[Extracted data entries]
####################
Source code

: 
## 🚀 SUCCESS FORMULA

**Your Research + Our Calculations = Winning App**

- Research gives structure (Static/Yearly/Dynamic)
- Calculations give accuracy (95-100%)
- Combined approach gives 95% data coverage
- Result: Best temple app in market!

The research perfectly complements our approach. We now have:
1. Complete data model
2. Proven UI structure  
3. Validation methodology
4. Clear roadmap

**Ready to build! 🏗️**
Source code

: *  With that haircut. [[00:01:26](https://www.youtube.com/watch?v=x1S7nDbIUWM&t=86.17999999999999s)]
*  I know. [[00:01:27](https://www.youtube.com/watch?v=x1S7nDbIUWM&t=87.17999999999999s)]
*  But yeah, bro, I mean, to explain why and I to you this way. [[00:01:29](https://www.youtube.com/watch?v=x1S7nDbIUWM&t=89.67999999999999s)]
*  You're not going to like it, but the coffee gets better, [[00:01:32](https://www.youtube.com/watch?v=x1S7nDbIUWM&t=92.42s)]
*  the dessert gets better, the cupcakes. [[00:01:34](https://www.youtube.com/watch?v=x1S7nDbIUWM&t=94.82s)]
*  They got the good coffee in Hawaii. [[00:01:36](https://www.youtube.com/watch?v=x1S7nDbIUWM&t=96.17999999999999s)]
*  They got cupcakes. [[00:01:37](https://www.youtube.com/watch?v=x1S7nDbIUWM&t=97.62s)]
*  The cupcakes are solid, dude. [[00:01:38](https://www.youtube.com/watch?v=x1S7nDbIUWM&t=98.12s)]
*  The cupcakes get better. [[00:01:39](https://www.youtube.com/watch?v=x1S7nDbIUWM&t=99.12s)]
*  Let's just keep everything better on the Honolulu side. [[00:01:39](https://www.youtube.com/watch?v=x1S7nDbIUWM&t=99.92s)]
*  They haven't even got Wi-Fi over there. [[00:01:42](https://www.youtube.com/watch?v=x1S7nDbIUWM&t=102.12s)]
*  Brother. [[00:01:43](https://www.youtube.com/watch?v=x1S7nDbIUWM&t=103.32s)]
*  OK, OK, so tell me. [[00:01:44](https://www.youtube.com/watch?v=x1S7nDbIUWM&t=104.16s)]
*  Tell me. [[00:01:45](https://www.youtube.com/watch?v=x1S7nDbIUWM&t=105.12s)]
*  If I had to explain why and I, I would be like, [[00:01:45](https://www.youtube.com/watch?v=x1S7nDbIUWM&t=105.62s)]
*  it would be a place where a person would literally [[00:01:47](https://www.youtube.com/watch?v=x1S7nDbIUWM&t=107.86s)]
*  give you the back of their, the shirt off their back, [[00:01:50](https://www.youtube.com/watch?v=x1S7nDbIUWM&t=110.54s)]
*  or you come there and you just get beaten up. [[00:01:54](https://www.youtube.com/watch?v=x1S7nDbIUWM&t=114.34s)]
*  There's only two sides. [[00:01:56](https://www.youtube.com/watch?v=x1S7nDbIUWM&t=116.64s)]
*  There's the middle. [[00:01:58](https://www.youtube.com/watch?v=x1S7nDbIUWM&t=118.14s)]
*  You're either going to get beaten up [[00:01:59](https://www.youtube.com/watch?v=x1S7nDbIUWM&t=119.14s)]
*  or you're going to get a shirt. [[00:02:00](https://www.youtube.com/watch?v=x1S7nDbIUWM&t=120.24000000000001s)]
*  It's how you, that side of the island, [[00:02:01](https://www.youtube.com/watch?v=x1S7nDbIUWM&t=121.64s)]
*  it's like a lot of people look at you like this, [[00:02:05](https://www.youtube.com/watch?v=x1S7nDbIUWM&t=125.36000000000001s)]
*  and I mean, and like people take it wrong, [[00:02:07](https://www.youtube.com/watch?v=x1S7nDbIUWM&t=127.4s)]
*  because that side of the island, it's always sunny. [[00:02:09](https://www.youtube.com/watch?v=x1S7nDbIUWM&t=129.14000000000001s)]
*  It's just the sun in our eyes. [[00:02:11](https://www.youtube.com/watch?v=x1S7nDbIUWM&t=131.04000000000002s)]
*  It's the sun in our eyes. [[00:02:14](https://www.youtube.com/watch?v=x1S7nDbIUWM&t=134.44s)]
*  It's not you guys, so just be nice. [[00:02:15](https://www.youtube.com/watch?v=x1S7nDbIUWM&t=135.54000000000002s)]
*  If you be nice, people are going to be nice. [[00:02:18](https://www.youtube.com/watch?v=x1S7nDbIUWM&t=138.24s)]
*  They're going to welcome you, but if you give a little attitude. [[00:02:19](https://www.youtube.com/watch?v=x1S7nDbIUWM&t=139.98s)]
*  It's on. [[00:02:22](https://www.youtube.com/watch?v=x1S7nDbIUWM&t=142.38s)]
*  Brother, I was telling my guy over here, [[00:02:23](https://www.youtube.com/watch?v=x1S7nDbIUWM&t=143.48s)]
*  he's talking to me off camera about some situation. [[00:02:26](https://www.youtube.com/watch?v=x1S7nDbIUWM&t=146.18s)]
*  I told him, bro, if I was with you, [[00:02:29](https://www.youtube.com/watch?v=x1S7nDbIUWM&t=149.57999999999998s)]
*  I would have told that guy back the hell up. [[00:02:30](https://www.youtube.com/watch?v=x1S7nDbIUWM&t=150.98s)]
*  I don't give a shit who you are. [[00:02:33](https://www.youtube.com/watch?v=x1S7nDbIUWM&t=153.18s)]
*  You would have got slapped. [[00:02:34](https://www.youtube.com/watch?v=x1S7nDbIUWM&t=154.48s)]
####################
## TASK DESCRIPTION
Each line in the data that holds the string "approach" needs to be copied.

## SOLUTION TO THE PROBLEM
- Combined approach gives 95% data coverage
The research perfectly complements our approach. We now have:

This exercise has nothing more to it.